** Opening Records block **
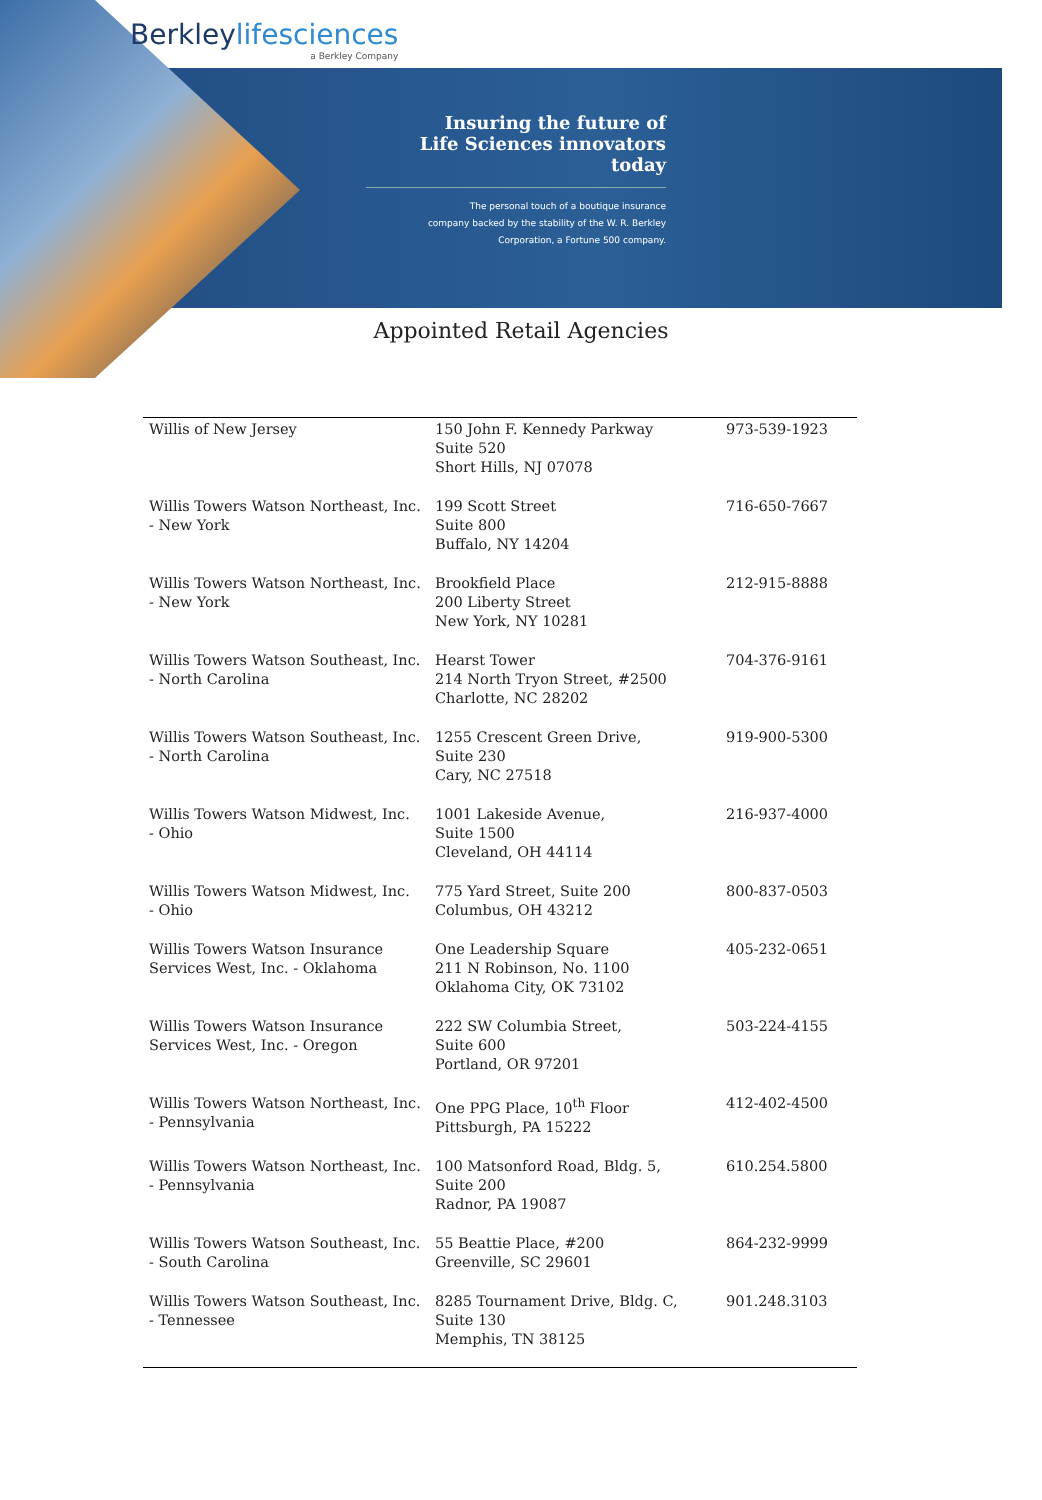Berkleylifesciences
a Berkley Company
Insuring the future of
Life Sciences innovators
today
The personal touch of a boutique insurance
company backed by the stability of the W. R. Berkley
Corporation, a Fortune 500 company.
Appointed Retail Agencies
| Willis of New Jersey | 150 John F. Kennedy Parkway Suite 520 Short Hills, NJ 07078 | 973-539-1923 |
| Willis Towers Watson Northeast, Inc. - New York | 199 Scott Street Suite 800 Buffalo, NY 14204 | 716-650-7667 |
| Willis Towers Watson Northeast, Inc. - New York | Brookfield Place 200 Liberty Street New York, NY 10281 | 212-915-8888 |
| Willis Towers Watson Southeast, Inc. - North Carolina | Hearst Tower 214 North Tryon Street, #2500 Charlotte, NC 28202 | 704-376-9161 |
| Willis Towers Watson Southeast, Inc. - North Carolina | 1255 Crescent Green Drive, Suite 230 Cary, NC 27518 | 919-900-5300 |
| Willis Towers Watson Midwest, Inc. - Ohio | 1001 Lakeside Avenue, Suite 1500 Cleveland, OH 44114 | 216-937-4000 |
| Willis Towers Watson Midwest, Inc. - Ohio | 775 Yard Street, Suite 200 Columbus, OH 43212 | 800-837-0503 |
| Willis Towers Watson Insurance Services West, Inc. - Oklahoma | One Leadership Square 211 N Robinson, No. 1100 Oklahoma City, OK 73102 | 405-232-0651 |
| Willis Towers Watson Insurance Services West, Inc. - Oregon | 222 SW Columbia Street, Suite 600 Portland, OR 97201 | 503-224-4155 |
| Willis Towers Watson Northeast, Inc. - Pennsylvania | One PPG Place, 10<sup>th</sup> Floor Pittsburgh, PA 15222 | 412-402-4500 |
| Willis Towers Watson Northeast, Inc. - Pennsylvania | 100 Matsonford Road, Bldg. 5, Suite 200 Radnor, PA 19087 | 610.254.5800 |
| Willis Towers Watson Southeast, Inc. - South Carolina | 55 Beattie Place, #200 Greenville, SC 29601 | 864-232-9999 |
| Willis Towers Watson Southeast, Inc. - Tennessee | 8285 Tournament Drive, Bldg. C, Suite 130 Memphis, TN 38125 | 901.248.3103 |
** Closing Records block **
What you return must match the lines from the top of the data through the line with "14204 | 716-650-7667 |" exactly, with the pictures removed.

Your solution -
Berkleylifesciences
a Berkley Company
Insuring the future of
Life Sciences innovators
today
The personal touch of a boutique insurance
company backed by the stability of the W. R. Berkley
Corporation, a Fortune 500 company.
Appointed Retail Agencies
| Willis of New Jersey | 150 John F. Kennedy Parkway Suite 520 Short Hills, NJ 07078 | 973-539-1923 |
| Willis Towers Watson Northeast, Inc. - New York | 199 Scott Street Suite 800 Buffalo, NY 14204 | 716-650-7667 |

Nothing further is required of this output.